● What needs to be done
Copy out the listing below word for word, without the pictures.

[Data for the task start]

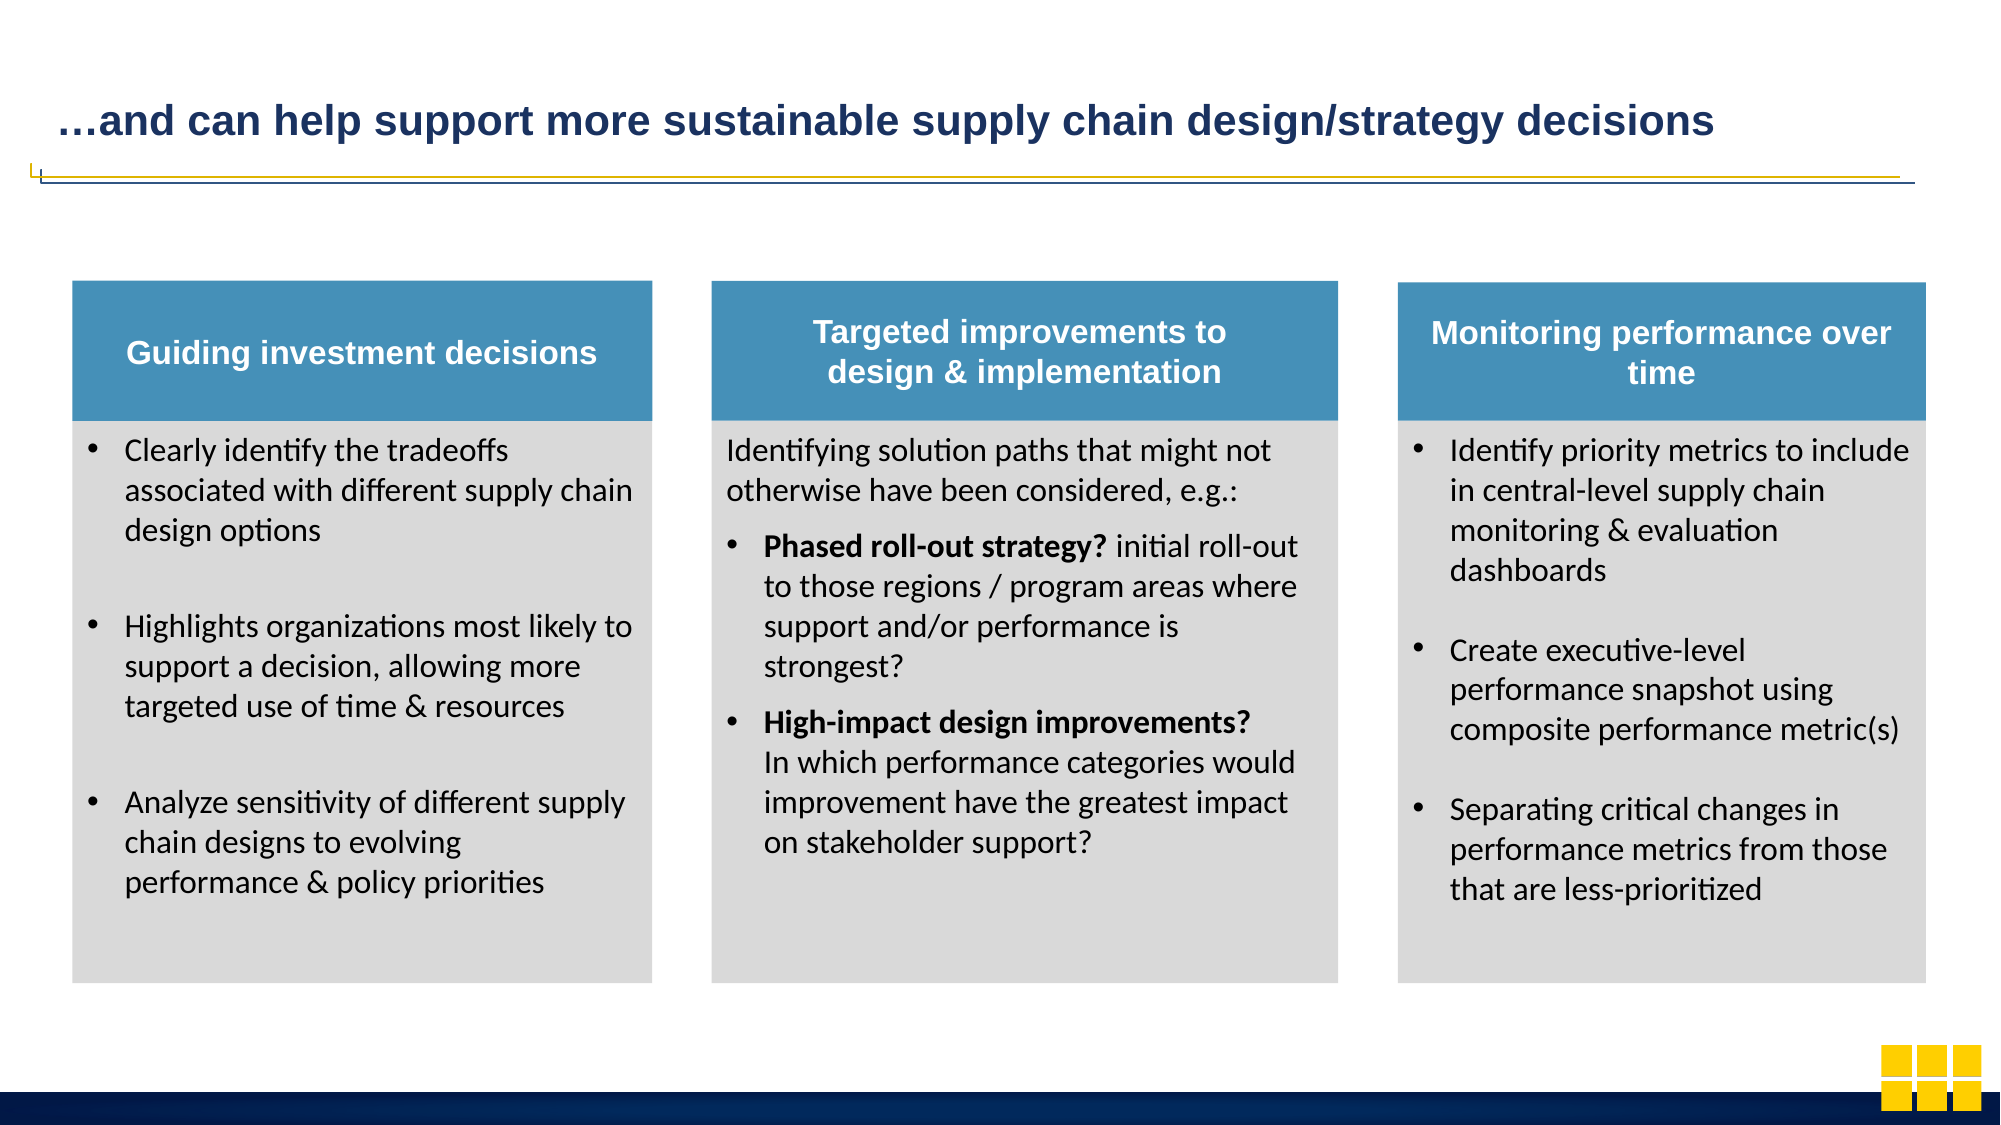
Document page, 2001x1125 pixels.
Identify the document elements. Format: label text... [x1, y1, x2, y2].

picture [0, 1092, 2000, 1125]
text_box Identify priority metrics to include in central-level supply chain monitoring & evaluation dashboards Create executive-level performance snapshot using composite performance metric(s) Separating critical changes in performance metrics from those that are less-prioritized [1397, 421, 1926, 984]
text_box Identifying solution paths that might not otherwise have been considered, e.g.: Phased roll-out strategy? initial roll-out to those regions / program areas where support and/or performance is strongest? High-impact design improvements? In which performance categories would improvement have the greatest impact on stakeholder support? [711, 421, 1339, 984]
text_box Clearly identify the tradeoffs associated with different supply chain design options Highlights organizations most likely to support a decision, allowing more targeted use of time & resources Analyze sensitivity of different supply chain designs to evolving performance & policy priorities [72, 421, 653, 984]
text_box Targeted improvements to design & implementation [711, 280, 1339, 421]
text_box Monitoring performance over time [1397, 282, 1926, 421]
text_box Guiding investment decisions [72, 280, 653, 421]
title …and can help support more sustainable supply chain design/strategy decisions [41, 65, 1908, 171]
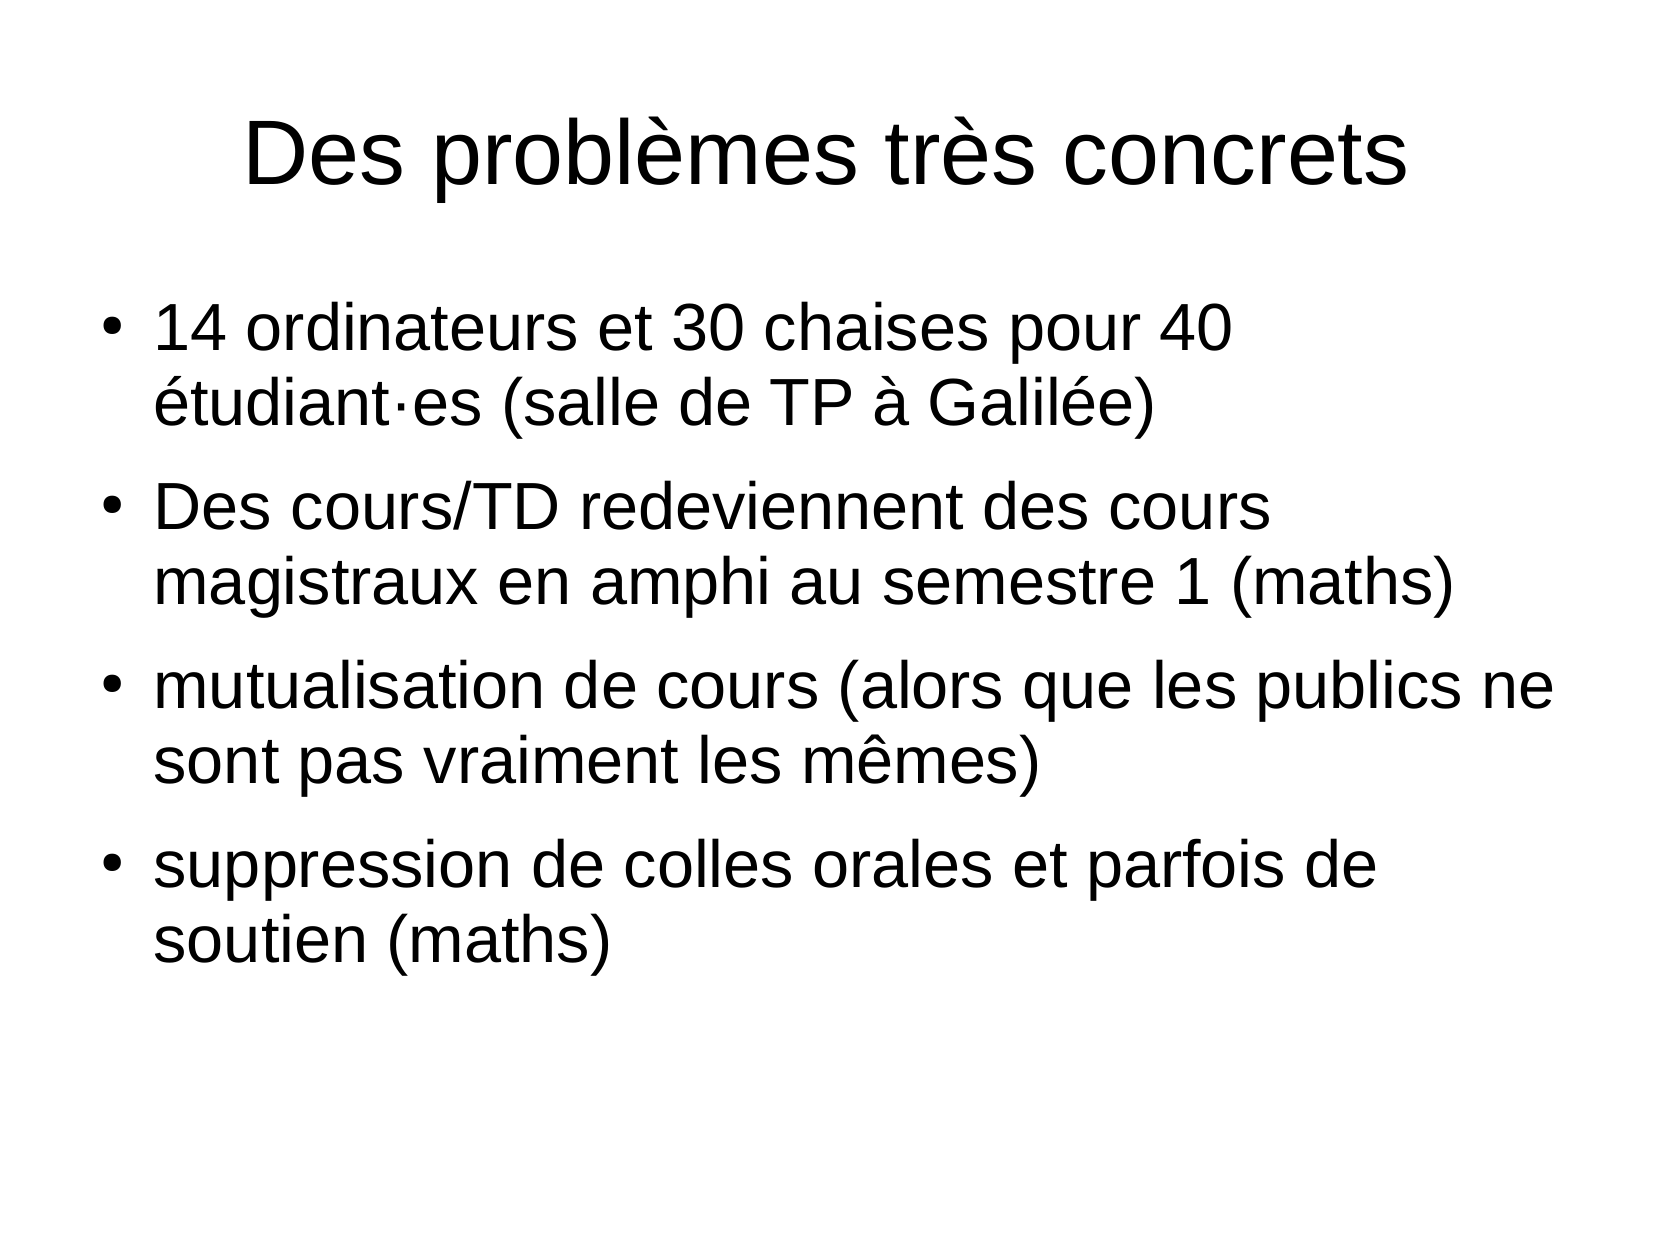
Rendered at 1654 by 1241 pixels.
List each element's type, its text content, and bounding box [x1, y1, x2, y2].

list 14 ordinateurs et 30 chaises pour 40 étudiant·es (salle de TP à Galilée) Des cours/TD redeviennent des cours magistraux en amphi au semestre 1 (maths) mutualisation de cours (alors que les publics ne sont pas vraiment les mêmes) suppression de colles orales et parfois de soutien (maths) [82, 290, 1571, 1010]
title Des problèmes très concrets [82, 49, 1571, 257]
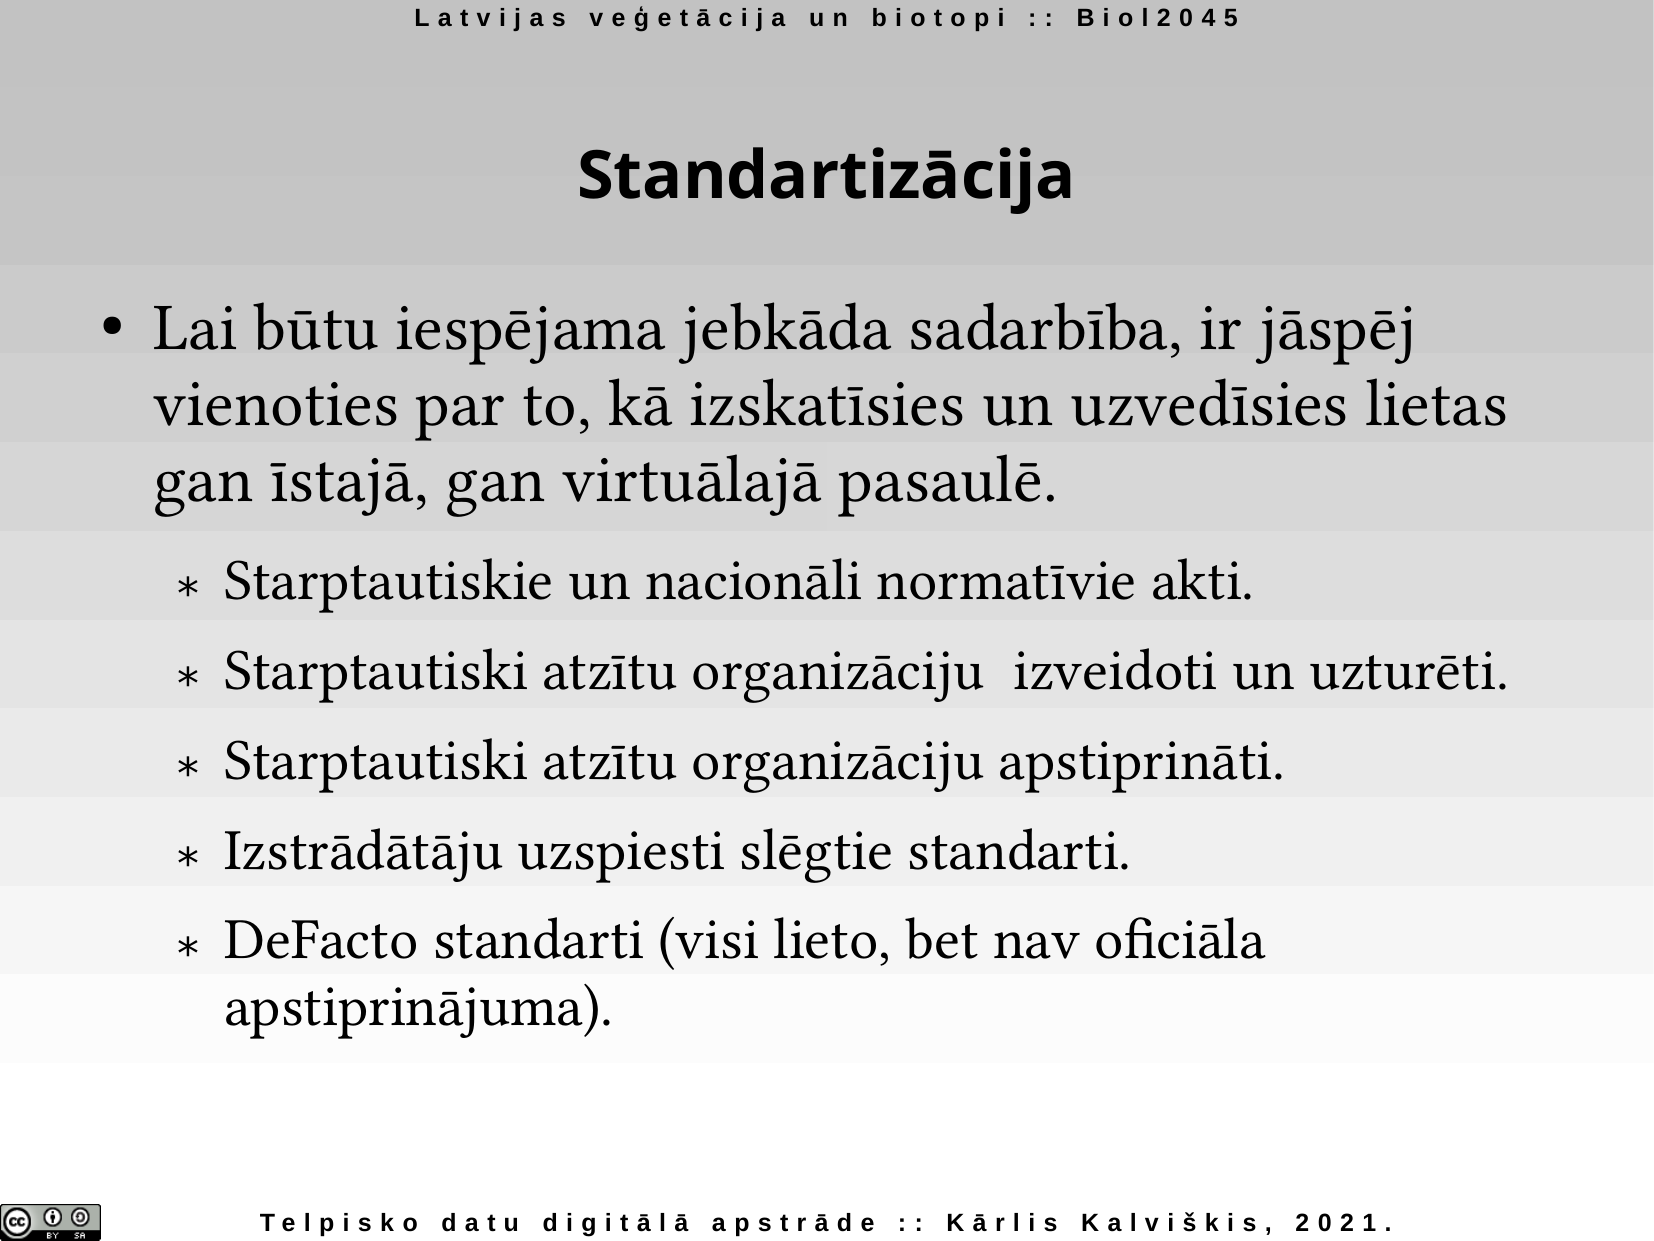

[Data for the task end]

● Response to this task
Document page, 2001x1125 pixels.
Identify the document elements. Format: label text... [x1, y1, x2, y2].

picture [0, 1092, 2000, 1125]
text_box Identify priority metrics to include in central-level supply chain monitoring & evaluation dashboards Create executive-level performance snapshot using composite performance metric(s) Separating critical changes in performance metrics from those that are less-prioritized [1397, 421, 1926, 984]
text_box Identifying solution paths that might not otherwise have been considered, e.g.: Phased roll-out strategy? initial roll-out to those regions / program areas where support and/or performance is strongest? High-impact design improvements? In which performance categories would improvement have the greatest impact on stakeholder support? [711, 421, 1339, 984]
text_box Clearly identify the tradeoffs associated with different supply chain design options Highlights organizations most likely to support a decision, allowing more targeted use of time & resources Analyze sensitivity of different supply chain designs to evolving performance & policy priorities [72, 421, 653, 984]
text_box Targeted improvements to design & implementation [711, 280, 1339, 421]
text_box Monitoring performance over time [1397, 282, 1926, 421]
text_box Guiding investment decisions [72, 280, 653, 421]
title …and can help support more sustainable supply chain design/strategy decisions [41, 65, 1908, 171]
Rendered at 1654 by 1241 pixels.
List each element's type, its text content, and bounding box [x1, y1, x2, y2].

list 14 ordinateurs et 30 chaises pour 40 étudiant·es (salle de TP à Galilée) Des cours/TD redeviennent des cours magistraux en amphi au semestre 1 (maths) mutualisation de cours (alors que les publics ne sont pas vraiment les mêmes) suppression de colles orales et parfois de soutien (maths) [82, 290, 1571, 1010]
title Des problèmes très concrets [82, 49, 1571, 257]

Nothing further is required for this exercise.